I reported the data to the TV4 Management Team and, unfortunately, this caused a conflict between myself and the Network Rail Field Engineers for that area as they saw the exercise that I had undertaken as something of a “witch hunt” resulting in a great deal of criticism of them from senior management.
Effects of the conflict on individual and team performance
The effect that this had was to make me very unpopular amongst the Field Engineering team and also to limit the degree to which they were prepared to assist me in future. They were also quick to make the news known to other staff working on the project! However, the exercise did highlight to management that there were resource problems if they were to provide anywhere near a significant proportion of signed Inspection and Test documents going forward.
Recognised techniques to minimise and resolve conflicts
In a paper called “Resolving Conflict in Work Teams” by the Team Building Directory, the authors state that conflict can arise from numerous sources within an team setting and generally fall into 3 categories: Communication Factors; Structural Factors and Personal Factors (source: Varney 1989). Barriers to communication are some of the most important factors and can be major sources of misunderstanding – as in the example I have given.
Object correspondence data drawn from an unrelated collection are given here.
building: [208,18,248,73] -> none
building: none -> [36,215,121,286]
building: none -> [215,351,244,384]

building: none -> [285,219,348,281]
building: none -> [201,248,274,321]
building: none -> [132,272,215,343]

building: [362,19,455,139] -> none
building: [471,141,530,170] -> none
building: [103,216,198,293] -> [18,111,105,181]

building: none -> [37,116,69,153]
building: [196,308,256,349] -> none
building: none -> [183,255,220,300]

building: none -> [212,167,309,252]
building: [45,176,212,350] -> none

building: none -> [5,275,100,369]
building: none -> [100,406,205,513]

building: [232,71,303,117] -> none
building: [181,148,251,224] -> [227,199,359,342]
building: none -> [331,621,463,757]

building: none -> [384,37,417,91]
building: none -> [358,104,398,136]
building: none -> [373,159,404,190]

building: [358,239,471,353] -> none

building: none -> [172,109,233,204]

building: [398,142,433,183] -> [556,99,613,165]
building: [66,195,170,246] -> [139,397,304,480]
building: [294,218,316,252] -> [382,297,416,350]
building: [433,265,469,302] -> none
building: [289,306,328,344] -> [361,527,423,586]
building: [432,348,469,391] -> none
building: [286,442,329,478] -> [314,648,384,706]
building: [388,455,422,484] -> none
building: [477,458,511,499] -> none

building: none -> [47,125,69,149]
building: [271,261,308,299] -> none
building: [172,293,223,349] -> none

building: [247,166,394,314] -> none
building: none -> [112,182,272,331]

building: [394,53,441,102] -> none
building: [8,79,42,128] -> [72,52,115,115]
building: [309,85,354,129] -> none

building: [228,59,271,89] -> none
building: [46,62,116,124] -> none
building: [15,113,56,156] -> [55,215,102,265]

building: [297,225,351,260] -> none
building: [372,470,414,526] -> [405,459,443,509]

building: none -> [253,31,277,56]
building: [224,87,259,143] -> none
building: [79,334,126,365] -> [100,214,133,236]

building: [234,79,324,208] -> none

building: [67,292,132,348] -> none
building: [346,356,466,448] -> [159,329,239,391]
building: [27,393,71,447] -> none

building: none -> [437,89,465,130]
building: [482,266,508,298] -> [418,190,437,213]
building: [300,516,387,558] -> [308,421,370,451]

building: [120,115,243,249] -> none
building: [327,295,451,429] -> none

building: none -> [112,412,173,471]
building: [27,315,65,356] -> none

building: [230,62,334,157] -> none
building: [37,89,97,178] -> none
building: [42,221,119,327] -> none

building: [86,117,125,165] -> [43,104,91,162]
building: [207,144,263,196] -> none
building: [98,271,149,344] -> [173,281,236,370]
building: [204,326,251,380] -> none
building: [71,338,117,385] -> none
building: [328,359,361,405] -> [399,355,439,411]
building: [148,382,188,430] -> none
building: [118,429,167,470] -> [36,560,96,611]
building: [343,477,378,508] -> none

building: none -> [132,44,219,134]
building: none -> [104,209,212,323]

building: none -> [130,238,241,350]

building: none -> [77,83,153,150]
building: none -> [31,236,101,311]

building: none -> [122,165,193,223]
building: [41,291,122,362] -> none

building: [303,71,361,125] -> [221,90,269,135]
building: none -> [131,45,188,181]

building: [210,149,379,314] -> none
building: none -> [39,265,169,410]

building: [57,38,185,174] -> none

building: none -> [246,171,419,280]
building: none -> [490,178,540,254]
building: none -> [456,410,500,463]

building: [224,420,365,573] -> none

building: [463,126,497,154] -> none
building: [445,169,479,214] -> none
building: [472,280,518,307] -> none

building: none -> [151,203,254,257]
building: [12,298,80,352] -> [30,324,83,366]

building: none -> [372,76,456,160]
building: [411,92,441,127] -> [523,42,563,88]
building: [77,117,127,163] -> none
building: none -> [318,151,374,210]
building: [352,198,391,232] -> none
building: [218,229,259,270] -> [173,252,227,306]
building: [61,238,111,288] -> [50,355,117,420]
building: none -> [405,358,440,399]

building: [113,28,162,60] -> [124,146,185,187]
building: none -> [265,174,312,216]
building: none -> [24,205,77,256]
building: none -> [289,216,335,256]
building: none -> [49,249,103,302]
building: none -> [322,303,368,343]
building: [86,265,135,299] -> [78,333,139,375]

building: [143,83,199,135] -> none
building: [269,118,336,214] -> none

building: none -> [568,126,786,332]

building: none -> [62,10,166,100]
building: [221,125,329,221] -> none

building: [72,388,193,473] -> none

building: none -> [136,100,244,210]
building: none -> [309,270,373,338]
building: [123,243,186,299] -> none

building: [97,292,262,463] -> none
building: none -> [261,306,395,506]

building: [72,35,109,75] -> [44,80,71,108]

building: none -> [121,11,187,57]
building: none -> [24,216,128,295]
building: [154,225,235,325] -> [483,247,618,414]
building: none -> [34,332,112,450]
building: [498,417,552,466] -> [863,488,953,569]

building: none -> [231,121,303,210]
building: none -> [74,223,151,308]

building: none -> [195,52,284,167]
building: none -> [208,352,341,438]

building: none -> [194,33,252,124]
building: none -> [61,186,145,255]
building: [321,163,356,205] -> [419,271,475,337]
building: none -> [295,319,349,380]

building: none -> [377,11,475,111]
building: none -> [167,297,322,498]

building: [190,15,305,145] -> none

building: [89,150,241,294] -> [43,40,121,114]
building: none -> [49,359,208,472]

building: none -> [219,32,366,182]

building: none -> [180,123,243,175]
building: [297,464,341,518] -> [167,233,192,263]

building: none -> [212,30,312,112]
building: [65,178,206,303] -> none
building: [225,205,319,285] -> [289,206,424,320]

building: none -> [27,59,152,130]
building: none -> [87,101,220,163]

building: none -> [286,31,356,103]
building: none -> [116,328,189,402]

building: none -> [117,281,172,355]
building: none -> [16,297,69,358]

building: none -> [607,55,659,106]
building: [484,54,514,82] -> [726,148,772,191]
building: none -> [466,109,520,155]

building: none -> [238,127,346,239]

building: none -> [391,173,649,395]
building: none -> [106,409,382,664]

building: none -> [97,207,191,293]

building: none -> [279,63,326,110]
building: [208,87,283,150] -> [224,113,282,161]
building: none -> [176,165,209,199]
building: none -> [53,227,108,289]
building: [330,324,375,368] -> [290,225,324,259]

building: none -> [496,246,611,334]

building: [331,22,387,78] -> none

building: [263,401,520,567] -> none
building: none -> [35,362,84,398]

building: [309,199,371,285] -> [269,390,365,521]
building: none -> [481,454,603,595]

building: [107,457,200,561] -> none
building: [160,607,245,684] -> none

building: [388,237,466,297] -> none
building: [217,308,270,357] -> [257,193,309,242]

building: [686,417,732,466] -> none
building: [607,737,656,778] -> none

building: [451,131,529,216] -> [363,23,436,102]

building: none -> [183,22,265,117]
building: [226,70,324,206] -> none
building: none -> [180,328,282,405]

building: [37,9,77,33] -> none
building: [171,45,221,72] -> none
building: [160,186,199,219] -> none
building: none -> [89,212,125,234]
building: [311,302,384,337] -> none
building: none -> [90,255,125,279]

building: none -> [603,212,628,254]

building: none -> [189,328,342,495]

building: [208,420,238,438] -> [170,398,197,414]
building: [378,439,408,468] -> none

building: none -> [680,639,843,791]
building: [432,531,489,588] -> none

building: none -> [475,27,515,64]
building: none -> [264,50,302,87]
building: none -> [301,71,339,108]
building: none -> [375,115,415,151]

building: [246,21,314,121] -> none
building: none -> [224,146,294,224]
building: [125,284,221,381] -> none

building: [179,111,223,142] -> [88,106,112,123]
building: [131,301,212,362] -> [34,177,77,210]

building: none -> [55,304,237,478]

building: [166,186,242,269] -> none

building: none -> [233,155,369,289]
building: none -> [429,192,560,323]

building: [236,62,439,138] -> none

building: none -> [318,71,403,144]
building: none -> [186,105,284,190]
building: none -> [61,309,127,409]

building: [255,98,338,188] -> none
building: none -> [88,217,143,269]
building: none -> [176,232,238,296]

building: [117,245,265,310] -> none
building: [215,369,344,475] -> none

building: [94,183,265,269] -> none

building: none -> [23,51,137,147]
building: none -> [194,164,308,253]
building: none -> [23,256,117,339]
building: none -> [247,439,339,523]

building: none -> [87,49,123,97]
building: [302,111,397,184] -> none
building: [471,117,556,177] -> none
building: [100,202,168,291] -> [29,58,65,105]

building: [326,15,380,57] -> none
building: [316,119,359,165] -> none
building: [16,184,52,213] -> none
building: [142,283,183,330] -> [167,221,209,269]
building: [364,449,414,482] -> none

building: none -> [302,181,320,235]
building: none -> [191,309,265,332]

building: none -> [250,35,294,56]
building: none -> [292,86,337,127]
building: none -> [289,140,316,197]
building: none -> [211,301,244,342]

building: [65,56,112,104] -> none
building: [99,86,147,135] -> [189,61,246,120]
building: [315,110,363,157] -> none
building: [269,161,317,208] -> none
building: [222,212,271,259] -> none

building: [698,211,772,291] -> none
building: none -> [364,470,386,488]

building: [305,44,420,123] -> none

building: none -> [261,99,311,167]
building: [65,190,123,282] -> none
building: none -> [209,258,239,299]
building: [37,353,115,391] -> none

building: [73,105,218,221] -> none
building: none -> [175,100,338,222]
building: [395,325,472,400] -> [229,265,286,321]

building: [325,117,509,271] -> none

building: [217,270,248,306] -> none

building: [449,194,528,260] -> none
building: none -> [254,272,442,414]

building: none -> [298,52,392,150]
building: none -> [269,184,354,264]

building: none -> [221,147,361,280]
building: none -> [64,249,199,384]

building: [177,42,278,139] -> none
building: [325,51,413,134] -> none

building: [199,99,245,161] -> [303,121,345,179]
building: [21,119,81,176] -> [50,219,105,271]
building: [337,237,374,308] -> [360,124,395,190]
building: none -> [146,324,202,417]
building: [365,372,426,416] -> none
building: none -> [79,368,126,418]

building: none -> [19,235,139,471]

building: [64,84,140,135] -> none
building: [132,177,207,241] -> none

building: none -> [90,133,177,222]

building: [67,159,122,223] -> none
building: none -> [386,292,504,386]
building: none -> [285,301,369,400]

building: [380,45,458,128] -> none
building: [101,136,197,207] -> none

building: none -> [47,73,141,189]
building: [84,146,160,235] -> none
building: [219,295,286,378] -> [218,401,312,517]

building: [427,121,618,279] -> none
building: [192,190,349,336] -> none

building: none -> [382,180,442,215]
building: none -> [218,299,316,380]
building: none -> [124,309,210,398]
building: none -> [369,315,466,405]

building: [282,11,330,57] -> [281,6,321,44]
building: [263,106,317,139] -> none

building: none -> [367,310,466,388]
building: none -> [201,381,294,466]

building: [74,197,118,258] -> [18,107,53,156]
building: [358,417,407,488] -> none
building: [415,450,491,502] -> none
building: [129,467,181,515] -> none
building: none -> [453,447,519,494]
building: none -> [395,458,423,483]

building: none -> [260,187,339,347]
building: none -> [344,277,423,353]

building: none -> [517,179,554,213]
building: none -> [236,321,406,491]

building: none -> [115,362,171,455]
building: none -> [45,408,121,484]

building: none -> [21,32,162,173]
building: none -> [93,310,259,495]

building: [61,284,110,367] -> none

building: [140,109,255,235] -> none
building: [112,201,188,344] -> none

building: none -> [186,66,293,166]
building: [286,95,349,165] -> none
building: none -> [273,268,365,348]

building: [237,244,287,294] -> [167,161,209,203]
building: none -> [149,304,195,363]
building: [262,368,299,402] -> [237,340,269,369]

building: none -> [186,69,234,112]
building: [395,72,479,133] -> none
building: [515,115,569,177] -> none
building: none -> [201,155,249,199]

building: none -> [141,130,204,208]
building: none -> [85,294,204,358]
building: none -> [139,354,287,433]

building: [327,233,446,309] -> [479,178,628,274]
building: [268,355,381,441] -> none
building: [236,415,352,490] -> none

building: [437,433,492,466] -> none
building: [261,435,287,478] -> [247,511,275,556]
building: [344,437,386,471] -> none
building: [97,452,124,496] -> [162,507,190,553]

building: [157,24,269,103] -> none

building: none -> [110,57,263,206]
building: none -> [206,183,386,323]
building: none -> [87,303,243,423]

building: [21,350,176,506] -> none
The communication barrier that has been noted here is a difference between interpretation and perception – i.e. the team are not producing the required output and are therefore lazy and need to be warned to improve their performance. When perhaps the more likely conclusion was that they were drastically under-resourced to achieve the task required. The approach taken was to enforce the rules and this typically brings about hard feelings towards those who instigate it.
When negative conflict occurs, there a 5 accepted methods for handling it: Compete; Collaborate; Avoid; Accommodate or Compromise (Thomas and Kilman). Each can be used effectively in different circumstances. For the particular example cited, possibly the best technique to apply was a compromise approach where a bargaining position could have been sought between two parties who had differing ideas on a solution but could not find a common ground (i.e. and agreed target for signing the documentation until the resourcing issue could be resolved).
Creating a positive atmosphere and minimising the effect of conflict
Negative conflict can be avoided by examining the 6 potential areas described by Nelson in the paper “Interpersonal Team Leadership Skills” (Hospital Management Quarterly, 1995).
Administrative procedures – a good groundwork for the effective coordination of work
People resources – adequate resources to do the job to avoid some carrying too heavy a load.
Process for cost overruns – proper resources in place so that the team knows what to do when cost becomes a problem and additional funding needs to be sought. This way the problem is resolved before it becomes a problem for management.
Schedules – the project schedule should be visible. The team should work together so that everyone achieves their deadline.
Responsibilties – what areas are assigned and who is responsible for them?
Wish lists – stick to the project in hand, avoid being side-tracked to try to fit other things into it. Do the other things you’d like to after the original project is successfully completed.